箱から変形したスタンブレイドを握り締め、そのまま目の前の怪人に切りかかっていく。
切りかかられた怪人はエアマルチプライアー――羽のない扇風機のような腕を前に出し、それを受けとめる。
エアマルチプライアーの両腕に、ボックス扇風機の胴体。左右に首を振る量産扇風機の顔。それが怪人――扇風機人グルマワールの容貌だった。
「そんなの効かないグルマー!」
スタンブレイドを受けとめたグルマワールはそのまま背中についた、天井に設置されているような囲いのない扇風機を回転させ、空を飛ぼうとした。
「無駄っ!」
9Vスパークは吼え、スタンブレイドのスイッチを入れる。フランベルジュのような波打つ刃に電流が走り、それがグルマワールへとほとばしる。
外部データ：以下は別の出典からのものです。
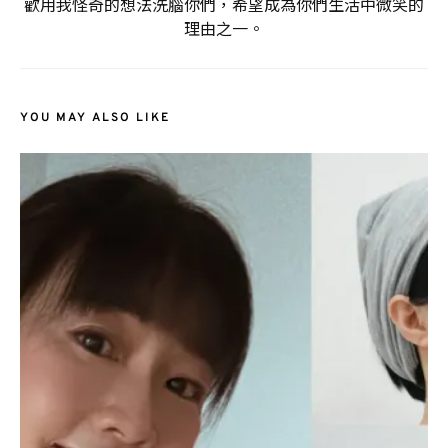
歡用我怪奇的想法洗腦你們，希望成為你們生活中微笑的
理由之一。
YOU MAY ALSO LIKE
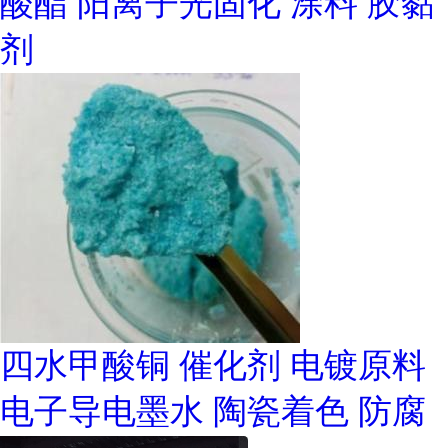
酸酯 阳离子光固化 涂料 胶黏
剂
四水甲酸铜 催化剂 电镀原料
电子导电墨水 陶瓷着色 防腐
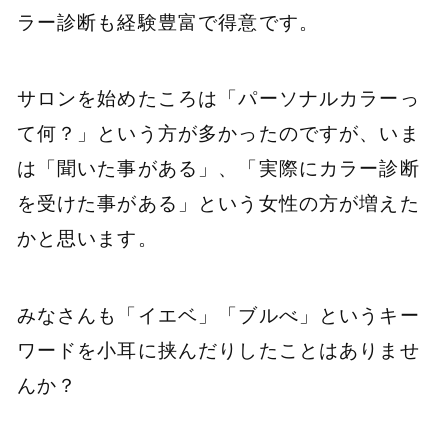
ラー診断も経験豊富で得意です。
サロンを始めたころは「パーソナルカラーっ
て何？」という方が多かったのですが、いま
は「聞いた事がある」、「実際にカラー診断
を受けた事がある」という女性の方が増えた
かと思います。
みなさんも「イエベ」「ブルべ」というキー
ワードを小耳に挟んだりしたことはありませ
んか？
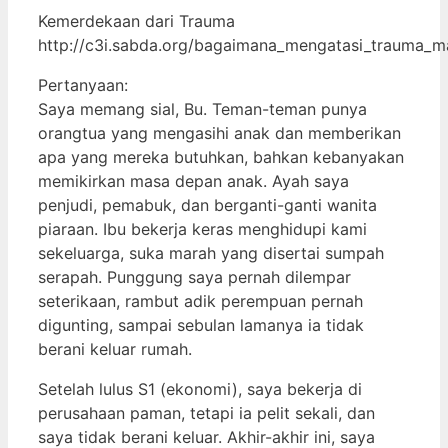
Kemerdekaan dari Trauma
http://c3i.sabda.org/bagaimana_mengatasi_trauma_ma
Pertanyaan:
Saya memang sial, Bu. Teman-teman punya
orangtua yang mengasihi anak dan memberikan
apa yang mereka butuhkan, bahkan kebanyakan
memikirkan masa depan anak. Ayah saya
penjudi, pemabuk, dan berganti-ganti wanita
piaraan. Ibu bekerja keras menghidupi kami
sekeluarga, suka marah yang disertai sumpah
serapah. Punggung saya pernah dilempar
seterikaan, rambut adik perempuan pernah
digunting, sampai sebulan lamanya ia tidak
berani keluar rumah.
Setelah lulus S1 (ekonomi), saya bekerja di
perusahaan paman, tetapi ia pelit sekali, dan
saya tidak berani keluar. Akhir-akhir ini, saya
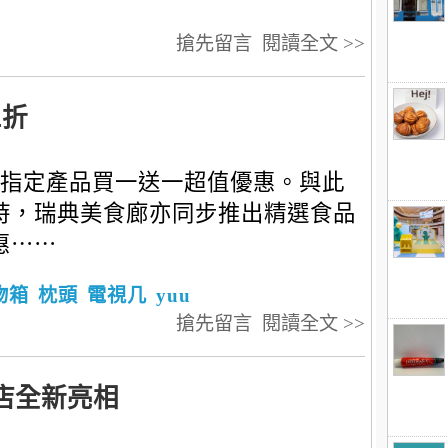
搶先留言
閱讀全文 >>
三折
指定產品買一送一超值優惠。與此
時，瑞典美食廊亦同步推出精選食品
惠⋯⋯
物箱
枕頭
電視几
yuu
搶先留言
閱讀全文 >>
店全新亮相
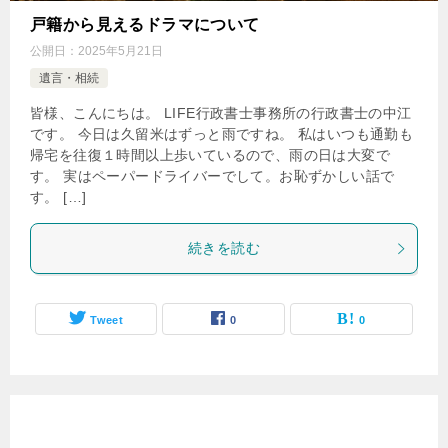
戸籍から見えるドラマについて
公開日：
2025年5月21日
遺言・相続
皆様、こんにちは。 LIFE行政書士事務所の行政書士の中江
です。 今日は久留米はずっと雨ですね。 私はいつも通勤も
帰宅を往復１時間以上歩いているので、雨の日は大変で
す。 実はペーパードライバーでして。お恥ずかしい話で
す。 […]
続きを読む
Tweet
0
0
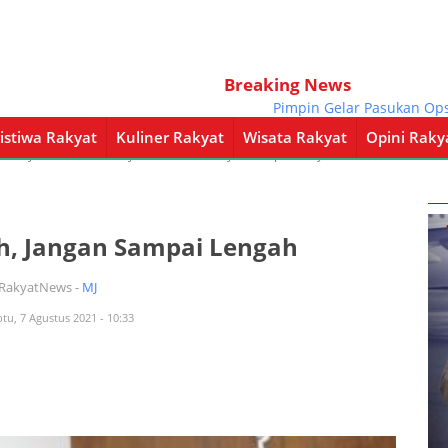
Breaking News
Pimpin Gelar Pasukan Ops. Kes
istiwa Rakyat
Kuliner Rakyat
Wisata Rakyat
Opini Raky
a Rakyat
Kuliner Rakyat
Wisata Rakyat
Opini Rakyat
Pemerintahan
h, Jangan Sampai Lengah
iRakyatNews -
MJ
btu, 7 Agustus 2021 - 10:33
ほとばしった電気が、グルマワールを構成する扇風機へと感電。電子回路のコンデンサなどが高電力によって過負荷となり、グルマワールはショート。
そのまま倒れる。
爆発はしない。
――世界には八百万の悪の組織が存在する。
だが、陰があるところに光があり、光があるところに陰がある。
正義と悪は表裏一体。
そう、世界には同時に八百万超の正義の味方が存在する。
9Vスパーク。
彼もまた、正義の味方だ。
変身するのは吾妻光輝。
ふとしたきっかけで、9Vスパークへと変身することになった高校生だ。